--- WHAT THE TASK REQUIRES ---
Count every line in the following entries where the word "that" appears. Give the count alone.

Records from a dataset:
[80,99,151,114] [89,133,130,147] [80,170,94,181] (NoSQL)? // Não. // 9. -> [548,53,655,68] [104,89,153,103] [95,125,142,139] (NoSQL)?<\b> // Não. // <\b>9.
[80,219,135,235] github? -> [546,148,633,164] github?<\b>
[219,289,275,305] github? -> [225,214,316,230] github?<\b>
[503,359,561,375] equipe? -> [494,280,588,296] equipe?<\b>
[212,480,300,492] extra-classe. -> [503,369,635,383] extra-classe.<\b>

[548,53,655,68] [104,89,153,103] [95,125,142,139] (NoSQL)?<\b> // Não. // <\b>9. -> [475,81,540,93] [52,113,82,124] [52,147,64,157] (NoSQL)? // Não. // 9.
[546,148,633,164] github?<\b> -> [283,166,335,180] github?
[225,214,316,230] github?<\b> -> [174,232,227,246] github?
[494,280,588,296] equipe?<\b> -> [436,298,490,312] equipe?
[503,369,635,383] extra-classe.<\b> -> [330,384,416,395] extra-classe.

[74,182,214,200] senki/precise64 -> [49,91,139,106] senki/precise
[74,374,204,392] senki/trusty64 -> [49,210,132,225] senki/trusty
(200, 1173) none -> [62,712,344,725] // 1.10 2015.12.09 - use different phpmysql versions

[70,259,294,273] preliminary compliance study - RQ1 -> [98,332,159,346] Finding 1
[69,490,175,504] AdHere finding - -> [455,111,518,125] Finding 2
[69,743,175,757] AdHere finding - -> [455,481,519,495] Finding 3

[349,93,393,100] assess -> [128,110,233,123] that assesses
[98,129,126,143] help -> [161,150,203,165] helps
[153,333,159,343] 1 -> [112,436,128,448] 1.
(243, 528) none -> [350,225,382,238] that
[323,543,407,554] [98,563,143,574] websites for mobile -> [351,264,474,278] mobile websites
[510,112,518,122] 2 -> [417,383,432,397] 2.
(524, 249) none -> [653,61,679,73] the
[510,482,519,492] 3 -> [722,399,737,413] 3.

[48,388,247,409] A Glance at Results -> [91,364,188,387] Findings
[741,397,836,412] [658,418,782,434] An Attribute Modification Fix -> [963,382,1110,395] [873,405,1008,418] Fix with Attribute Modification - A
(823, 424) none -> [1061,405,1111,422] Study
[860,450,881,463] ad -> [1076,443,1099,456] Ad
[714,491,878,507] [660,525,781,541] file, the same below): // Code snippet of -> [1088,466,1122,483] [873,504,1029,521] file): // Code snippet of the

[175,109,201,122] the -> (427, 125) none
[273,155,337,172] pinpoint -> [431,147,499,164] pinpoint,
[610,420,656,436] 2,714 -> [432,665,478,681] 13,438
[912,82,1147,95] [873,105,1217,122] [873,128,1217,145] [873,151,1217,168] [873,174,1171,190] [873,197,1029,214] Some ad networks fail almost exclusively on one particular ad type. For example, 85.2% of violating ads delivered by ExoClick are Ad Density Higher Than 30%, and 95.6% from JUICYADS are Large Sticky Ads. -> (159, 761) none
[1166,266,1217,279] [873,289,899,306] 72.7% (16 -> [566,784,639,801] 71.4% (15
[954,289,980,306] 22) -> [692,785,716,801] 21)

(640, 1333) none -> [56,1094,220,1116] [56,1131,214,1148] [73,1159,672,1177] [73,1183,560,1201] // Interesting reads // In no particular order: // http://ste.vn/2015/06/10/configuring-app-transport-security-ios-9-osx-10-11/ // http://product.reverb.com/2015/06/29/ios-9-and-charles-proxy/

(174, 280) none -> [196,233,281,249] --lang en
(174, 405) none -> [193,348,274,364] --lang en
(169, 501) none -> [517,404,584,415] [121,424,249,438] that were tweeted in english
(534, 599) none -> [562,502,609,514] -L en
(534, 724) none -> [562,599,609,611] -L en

--- EXERCISE RESULT ---
3